第四,常备军与后备军的衔接问题。前面已经提到,在以色列,常备军与后备军之间的主要关系是,后备军不是作为常备军的补充力量,而是以色列国防军的主要力量。打起仗来靠得不是常备军,而是后备军。第四次中东战争之前,以陆军共有36个旅的编制番号,其中只有12个是现役旅,其余24个为后备役旅。这种以后备力量唱主角的情况,历史上有过,但现在已不多见。为了使两种体制有机衔接起来,以色列是这样做的。其一,合理确定二者之间的比例。

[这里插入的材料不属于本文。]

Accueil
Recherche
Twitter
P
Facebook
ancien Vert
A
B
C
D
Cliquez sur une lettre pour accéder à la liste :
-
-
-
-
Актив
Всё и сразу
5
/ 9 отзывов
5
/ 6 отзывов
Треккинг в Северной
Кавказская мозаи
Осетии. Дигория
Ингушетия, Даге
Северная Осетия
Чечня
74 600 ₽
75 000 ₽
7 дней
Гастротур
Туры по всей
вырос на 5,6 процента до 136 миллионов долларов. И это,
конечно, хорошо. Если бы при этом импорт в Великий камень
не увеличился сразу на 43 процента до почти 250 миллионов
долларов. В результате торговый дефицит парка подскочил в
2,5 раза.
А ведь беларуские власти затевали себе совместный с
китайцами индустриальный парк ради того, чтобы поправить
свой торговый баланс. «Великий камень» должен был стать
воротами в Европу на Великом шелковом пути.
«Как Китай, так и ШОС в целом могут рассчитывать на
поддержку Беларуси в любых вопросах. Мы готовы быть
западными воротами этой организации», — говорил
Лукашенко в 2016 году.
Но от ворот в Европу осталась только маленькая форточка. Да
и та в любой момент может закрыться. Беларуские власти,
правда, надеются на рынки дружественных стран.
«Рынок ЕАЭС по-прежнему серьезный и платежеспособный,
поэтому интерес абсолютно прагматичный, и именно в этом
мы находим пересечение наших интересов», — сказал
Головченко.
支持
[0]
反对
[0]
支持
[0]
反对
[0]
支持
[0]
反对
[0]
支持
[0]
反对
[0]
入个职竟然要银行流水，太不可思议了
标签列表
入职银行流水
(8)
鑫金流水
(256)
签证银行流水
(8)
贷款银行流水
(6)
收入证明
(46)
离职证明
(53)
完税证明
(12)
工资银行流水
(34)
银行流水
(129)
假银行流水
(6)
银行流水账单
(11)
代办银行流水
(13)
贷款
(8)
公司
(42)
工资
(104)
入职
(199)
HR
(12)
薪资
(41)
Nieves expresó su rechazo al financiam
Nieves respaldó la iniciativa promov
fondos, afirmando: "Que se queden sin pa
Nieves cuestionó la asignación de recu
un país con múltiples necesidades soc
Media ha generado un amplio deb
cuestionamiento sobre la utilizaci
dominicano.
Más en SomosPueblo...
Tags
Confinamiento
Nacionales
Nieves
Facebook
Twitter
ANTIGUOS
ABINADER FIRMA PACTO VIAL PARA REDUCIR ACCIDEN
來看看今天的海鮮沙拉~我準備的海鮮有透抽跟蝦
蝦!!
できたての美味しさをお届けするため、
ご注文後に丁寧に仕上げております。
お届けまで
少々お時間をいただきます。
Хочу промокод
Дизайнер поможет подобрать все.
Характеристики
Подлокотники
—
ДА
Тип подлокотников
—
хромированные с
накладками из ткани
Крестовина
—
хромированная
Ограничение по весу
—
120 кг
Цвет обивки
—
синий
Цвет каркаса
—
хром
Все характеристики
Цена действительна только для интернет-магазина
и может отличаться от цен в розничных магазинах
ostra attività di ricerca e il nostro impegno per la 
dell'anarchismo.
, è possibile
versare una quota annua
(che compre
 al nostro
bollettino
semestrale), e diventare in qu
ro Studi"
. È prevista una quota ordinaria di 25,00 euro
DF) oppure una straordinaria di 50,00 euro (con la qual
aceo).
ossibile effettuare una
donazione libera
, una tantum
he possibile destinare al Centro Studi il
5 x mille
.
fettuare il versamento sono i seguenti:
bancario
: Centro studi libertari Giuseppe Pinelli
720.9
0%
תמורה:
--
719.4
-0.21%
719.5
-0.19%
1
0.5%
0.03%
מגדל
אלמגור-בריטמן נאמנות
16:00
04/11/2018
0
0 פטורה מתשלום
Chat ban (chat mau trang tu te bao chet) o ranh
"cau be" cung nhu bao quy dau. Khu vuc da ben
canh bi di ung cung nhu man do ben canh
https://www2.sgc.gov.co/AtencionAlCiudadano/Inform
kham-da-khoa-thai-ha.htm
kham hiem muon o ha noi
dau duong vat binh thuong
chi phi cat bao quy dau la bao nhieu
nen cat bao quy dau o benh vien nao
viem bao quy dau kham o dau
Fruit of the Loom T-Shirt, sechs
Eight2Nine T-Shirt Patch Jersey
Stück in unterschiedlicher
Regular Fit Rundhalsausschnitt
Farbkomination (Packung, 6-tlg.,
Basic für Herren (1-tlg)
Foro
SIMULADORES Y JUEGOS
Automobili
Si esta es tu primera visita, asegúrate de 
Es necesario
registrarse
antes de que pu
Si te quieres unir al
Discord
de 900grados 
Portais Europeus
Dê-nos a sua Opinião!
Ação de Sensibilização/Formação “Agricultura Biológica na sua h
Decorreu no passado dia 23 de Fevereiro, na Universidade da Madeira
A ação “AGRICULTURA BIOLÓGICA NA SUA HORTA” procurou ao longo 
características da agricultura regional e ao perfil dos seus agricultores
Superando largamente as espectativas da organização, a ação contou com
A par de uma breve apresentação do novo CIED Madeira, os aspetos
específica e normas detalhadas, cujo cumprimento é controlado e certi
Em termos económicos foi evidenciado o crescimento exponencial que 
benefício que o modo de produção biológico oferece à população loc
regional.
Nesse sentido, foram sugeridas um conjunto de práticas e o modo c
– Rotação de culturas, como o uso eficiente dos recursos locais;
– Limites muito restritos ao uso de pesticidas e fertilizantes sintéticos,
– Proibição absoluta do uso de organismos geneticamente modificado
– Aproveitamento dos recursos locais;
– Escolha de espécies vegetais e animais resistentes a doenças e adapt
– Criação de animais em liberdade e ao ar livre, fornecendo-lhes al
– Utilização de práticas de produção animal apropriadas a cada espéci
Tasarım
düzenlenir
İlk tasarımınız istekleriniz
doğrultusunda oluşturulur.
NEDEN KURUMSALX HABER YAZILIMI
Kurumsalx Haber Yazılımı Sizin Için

按照人口来计算,以色列的常备军规模不能超出总人口的3%,以1973年300多万的人口为基数,则常备军的数量应为10万人左右。而预备役人员则达35万人。二者之间的比例是1:3.5,而不是有多少搞多少。其二,常备军成了培养预备役军人的大学校。以色列实行普遍的义务兵役制,每年都要进行4次征兵,以便将当年90%以上的适龄男子和50%以上的适龄女子征集入伍。对于以色列人来说,当兵入伍就像是进入一所军事院校一样,男子3年,女子2年的服役期,跟学期没什么两样。而常备军经常要做的工作,就是为他们创造正规的军事训练环境,并负责一批又一批地把他们都培训为合格的军人。这些人服役期满后,绝大多数退出现役,转为预备役。因此,以色列的预备役人员,都是经过正规军事训练的退伍军人,军事素质较高,绝没有滥竽充数之嫌。退伍军人作为重要的兵员动员资源得到充分利用。其三,预备役部队真正列入了现役部队的序列。在以色列的军事领导机关中,如果再为预备役部队单独设立一个什么机构,那就多此一举了。因为,以色列的预备役部队真正列入了以色列国防军的序列之中,其各项建设都在其上一级的计划安排之中,与现役部队的各项建设同步进行,同步发展。武器装备水平与现役部队相一致,军事训练从计划到组织实施都由其所在的各军区和军兵种负责,并全部由现役军官来承担,各种科目的训练均在现役部队的设施内进行,训练的标准与现役军人没什么两样。其四,在作战任务上有明确分工。在遭受侵略的情况下,常备军至少要在48小时内,抗击和阻止入侵之敌;预备役部队在接到动员命令后的48小时到72小时内完成动员并加入战斗,并最终由他们完成夺取战争胜利的任务。以色列的做法虽然具有一定的特殊性,但某些方面对我们也有启示。对比之下,我们在常备军与后备军的衔接问题上,还有很多环节没有处理好。比如,对退伍军人的利用率比较低;预备役部队的组织管理体制还难以满足其全面建设的需要等。因此,加强常备军与后备军的有机结合,从整体上加强我国的武装力量建设,仍然是一个需要我们认真研究的大课题。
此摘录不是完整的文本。